◆ Instruction ◆
Reproduce the lines below verbatim, leaving out the pictures.

◆ Records for this task ◆
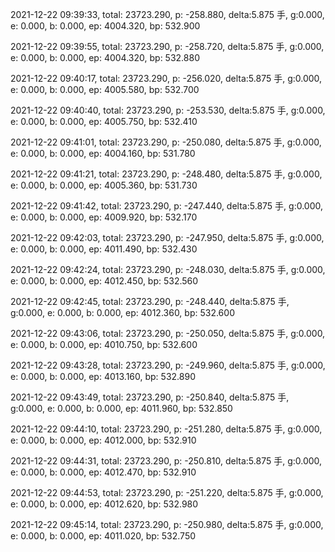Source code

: 2021-12-22 09:39:33, total: 23723.290, p: -258.880, delta:5.875 手, g:0.000, e: 0.000, b: 0.000, ep: 4004.320, bp: 532.900

2021-12-22 09:39:55, total: 23723.290, p: -258.720, delta:5.875 手, g:0.000, e: 0.000, b: 0.000, ep: 4004.320, bp: 532.880

2021-12-22 09:40:17, total: 23723.290, p: -256.020, delta:5.875 手, g:0.000, e: 0.000, b: 0.000, ep: 4005.580, bp: 532.700

2021-12-22 09:40:40, total: 23723.290, p: -253.530, delta:5.875 手, g:0.000, e: 0.000, b: 0.000, ep: 4005.750, bp: 532.410

2021-12-22 09:41:01, total: 23723.290, p: -250.080, delta:5.875 手, g:0.000, e: 0.000, b: 0.000, ep: 4004.160, bp: 531.780

2021-12-22 09:41:21, total: 23723.290, p: -248.480, delta:5.875 手, g:0.000, e: 0.000, b: 0.000, ep: 4005.360, bp: 531.730

2021-12-22 09:41:42, total: 23723.290, p: -247.440, delta:5.875 手, g:0.000, e: 0.000, b: 0.000, ep: 4009.920, bp: 532.170

2021-12-22 09:42:03, total: 23723.290, p: -247.950, delta:5.875 手, g:0.000, e: 0.000, b: 0.000, ep: 4011.490, bp: 532.430

2021-12-22 09:42:24, total: 23723.290, p: -248.030, delta:5.875 手, g:0.000, e: 0.000, b: 0.000, ep: 4012.450, bp: 532.560

2021-12-22 09:42:45, total: 23723.290, p: -248.440, delta:5.875 手, g:0.000, e: 0.000, b: 0.000, ep: 4012.360, bp: 532.600

2021-12-22 09:43:06, total: 23723.290, p: -250.050, delta:5.875 手, g:0.000, e: 0.000, b: 0.000, ep: 4010.750, bp: 532.600

2021-12-22 09:43:28, total: 23723.290, p: -249.960, delta:5.875 手, g:0.000, e: 0.000, b: 0.000, ep: 4013.160, bp: 532.890

2021-12-22 09:43:49, total: 23723.290, p: -250.840, delta:5.875 手, g:0.000, e: 0.000, b: 0.000, ep: 4011.960, bp: 532.850

2021-12-22 09:44:10, total: 23723.290, p: -251.280, delta:5.875 手, g:0.000, e: 0.000, b: 0.000, ep: 4012.000, bp: 532.910

2021-12-22 09:44:31, total: 23723.290, p: -250.810, delta:5.875 手, g:0.000, e: 0.000, b: 0.000, ep: 4012.470, bp: 532.910

2021-12-22 09:44:53, total: 23723.290, p: -251.220, delta:5.875 手, g:0.000, e: 0.000, b: 0.000, ep: 4012.620, bp: 532.980

2021-12-22 09:45:14, total: 23723.290, p: -250.980, delta:5.875 手, g:0.000, e: 0.000, b: 0.000, ep: 4011.020, bp: 532.750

◆ Answer for this exercise ◆
Source code

: 2021-12-22 09:39:33, total: 23723.290, p: -258.880, delta:5.875 手, g:0.000, e: 0.000, b: 0.000, ep: 4004.320, bp: 532.900

2021-12-22 09:39:55, total: 23723.290, p: -258.720, delta:5.875 手, g:0.000, e: 0.000, b: 0.000, ep: 4004.320, bp: 532.880

2021-12-22 09:40:17, total: 23723.290, p: -256.020, delta:5.875 手, g:0.000, e: 0.000, b: 0.000, ep: 4005.580, bp: 532.700

2021-12-22 09:40:40, total: 23723.290, p: -253.530, delta:5.875 手, g:0.000, e: 0.000, b: 0.000, ep: 4005.750, bp: 532.410

2021-12-22 09:41:01, total: 23723.290, p: -250.080, delta:5.875 手, g:0.000, e: 0.000, b: 0.000, ep: 4004.160, bp: 531.780

2021-12-22 09:41:21, total: 23723.290, p: -248.480, delta:5.875 手, g:0.000, e: 0.000, b: 0.000, ep: 4005.360, bp: 531.730

2021-12-22 09:41:42, total: 23723.290, p: -247.440, delta:5.875 手, g:0.000, e: 0.000, b: 0.000, ep: 4009.920, bp: 532.170

2021-12-22 09:42:03, total: 23723.290, p: -247.950, delta:5.875 手, g:0.000, e: 0.000, b: 0.000, ep: 4011.490, bp: 532.430

2021-12-22 09:42:24, total: 23723.290, p: -248.030, delta:5.875 手, g:0.000, e: 0.000, b: 0.000, ep: 4012.450, bp: 532.560

2021-12-22 09:42:45, total: 23723.290, p: -248.440, delta:5.875 手, g:0.000, e: 0.000, b: 0.000, ep: 4012.360, bp: 532.600

2021-12-22 09:43:06, total: 23723.290, p: -250.050, delta:5.875 手, g:0.000, e: 0.000, b: 0.000, ep: 4010.750, bp: 532.600

2021-12-22 09:43:28, total: 23723.290, p: -249.960, delta:5.875 手, g:0.000, e: 0.000, b: 0.000, ep: 4013.160, bp: 532.890

2021-12-22 09:43:49, total: 23723.290, p: -250.840, delta:5.875 手, g:0.000, e: 0.000, b: 0.000, ep: 4011.960, bp: 532.850

2021-12-22 09:44:10, total: 23723.290, p: -251.280, delta:5.875 手, g:0.000, e: 0.000, b: 0.000, ep: 4012.000, bp: 532.910

2021-12-22 09:44:31, total: 23723.290, p: -250.810, delta:5.875 手, g:0.000, e: 0.000, b: 0.000, ep: 4012.470, bp: 532.910

2021-12-22 09:44:53, total: 23723.290, p: -251.220, delta:5.875 手, g:0.000, e: 0.000, b: 0.000, ep: 4012.620, bp: 532.980

2021-12-22 09:45:14, total: 23723.290, p: -250.980, delta:5.875 手, g:0.000, e: 0.000, b: 0.000, ep: 4011.020, bp: 532.750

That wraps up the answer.